EXERCISE INPUTS START

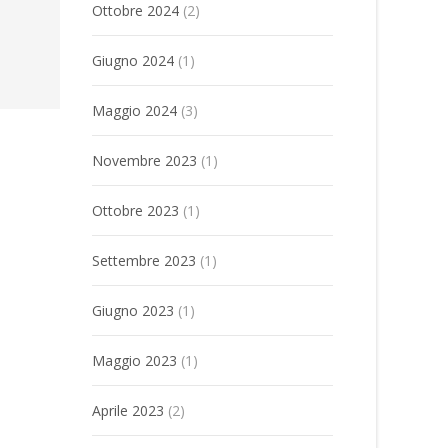
Ottobre 2024
(2)
Giugno 2024
(1)
Maggio 2024
(3)
Novembre 2023
(1)
Ottobre 2023
(1)
Settembre 2023
(1)
Giugno 2023
(1)
Maggio 2023
(1)
Aprile 2023
(2)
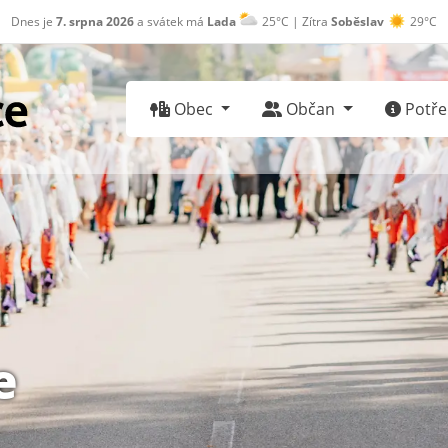
Dnes je
7. srpna 2026
a svátek má
Lada
25°C | Zítra
Soběslav
29°C
Obec
Občan
Potřeb
e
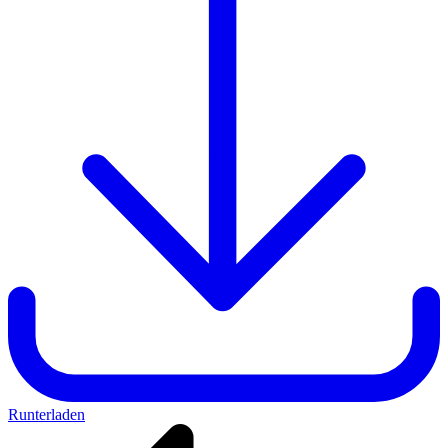
Runterladen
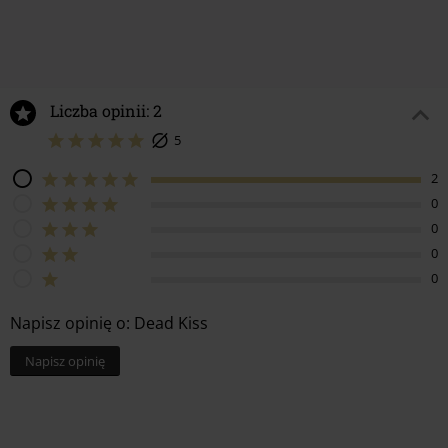
89.90 zł
89.90 zł
od
Liczba opinii: 2
5
2
0
0
0
0
Napisz opinię o: Dead Kiss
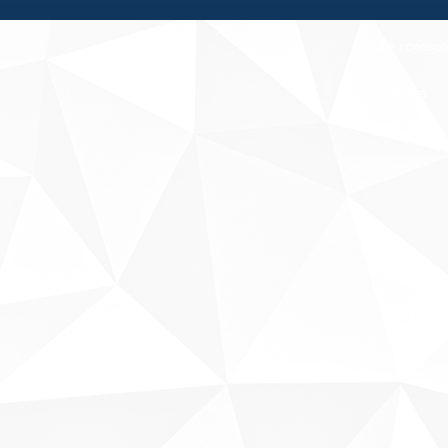
Fale conosco
Sobre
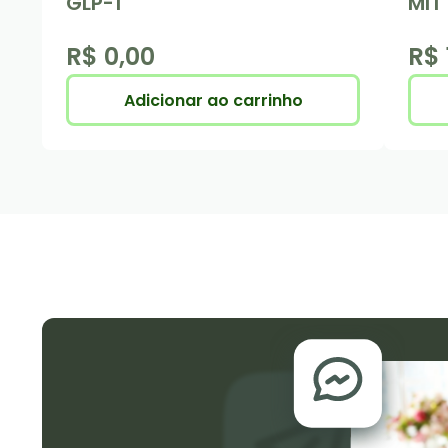
GLP-1
MIT
R$ 0,00
R$ 
Adicionar ao carrinho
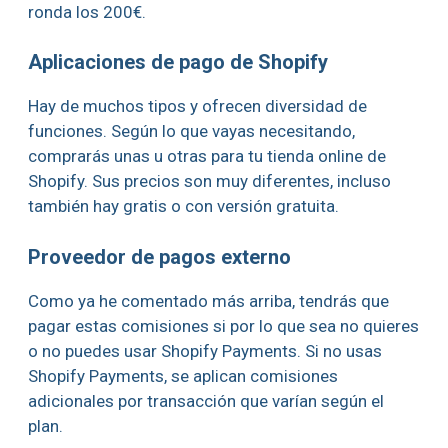
ronda los 200€.
Aplicaciones de pago de Shopify
Hay de muchos tipos y ofrecen diversidad de
funciones. Según lo que vayas necesitando,
comprarás unas u otras para tu tienda online de
Shopify. Sus precios son muy diferentes, incluso
también hay gratis o con versión gratuita.
Proveedor de pagos externo
Como ya he comentado más arriba, tendrás que
pagar estas comisiones si por lo que sea no quieres
o no puedes usar Shopify Payments. Si no usas
Shopify Payments, se aplican comisiones
adicionales por transacción que varían según el
plan.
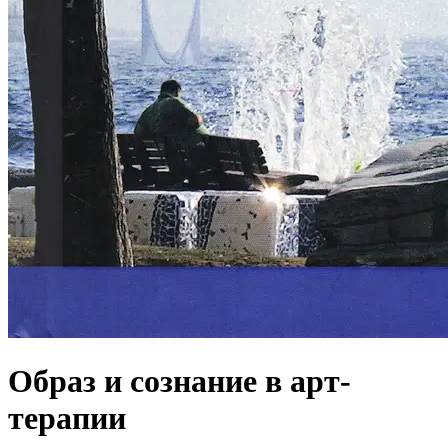
Образ и сознание в арт-
терапии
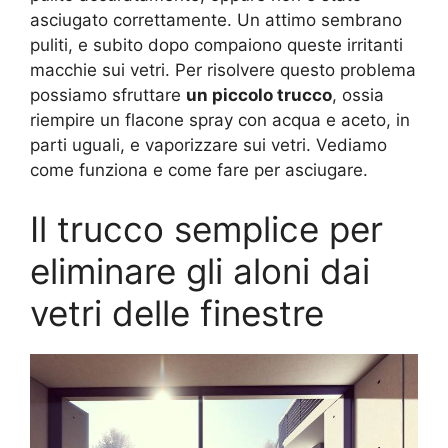
asciugato correttamente. Un attimo sembrano
puliti, e subito dopo compaiono queste irritanti
macchie sui vetri. Per risolvere questo problema
possiamo sfruttare
un piccolo trucco
, ossia
riempire un flacone spray con acqua e aceto, in
parti uguali, e vaporizzare sui vetri. Vediamo
come funziona e come fare per asciugare.
Il trucco semplice per
eliminare gli aloni dai
vetri delle finestre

EXERCISE INPUTS END

--- AIM OF THE TASK ---
All of the entries above are to be transcribed word for word, with no pictures included.

--- THE COMPLETED TASK ---
Ottobre 2024
(2)
Giugno 2024
(1)
Maggio 2024
(3)
Novembre 2023
(1)
Ottobre 2023
(1)
Settembre 2023
(1)
Giugno 2023
(1)
Maggio 2023
(1)
Aprile 2023
(2)
Dnes je
7. srpna 2026
a svátek má
Lada
25°C | Zítra
Soběslav
29°C
Obec
Občan
Potřeb
e
Runterladen
89.90 zł
89.90 zł
od
Liczba opinii: 2
5
2
0
0
0
0
Napisz opinię o: Dead Kiss
Fale conosco
Sobre
GLP-1
MIT
R$ 0,00
R$ 
Adicionar ao carrinho
ronda los 200€.
Aplicaciones de pago de Shopify
Hay de muchos tipos y ofrecen diversidad de
funciones. Según lo que vayas necesitando,
comprarás unas u otras para tu tienda online de
Shopify. Sus precios son muy diferentes, incluso
también hay gratis o con versión gratuita.
Proveedor de pagos externo
Como ya he comentado más arriba, tendrás que
pagar estas comisiones si por lo que sea no quieres
o no puedes usar Shopify Payments. Si no usas
Shopify Payments, se aplican comisiones
adicionales por transacción que varían según el
plan.
Образ и сознание в арт-
терапии
asciugato correttamente. Un attimo sembrano
puliti, e subito dopo compaiono queste irritanti
macchie sui vetri. Per risolvere questo problema
possiamo sfruttare
un piccolo trucco
, ossia
riempire un flacone spray con acqua e aceto, in
parti uguali, e vaporizzare sui vetri. Vediamo
come funziona e come fare per asciugare.
Il trucco semplice per
eliminare gli aloni dai
vetri delle finestre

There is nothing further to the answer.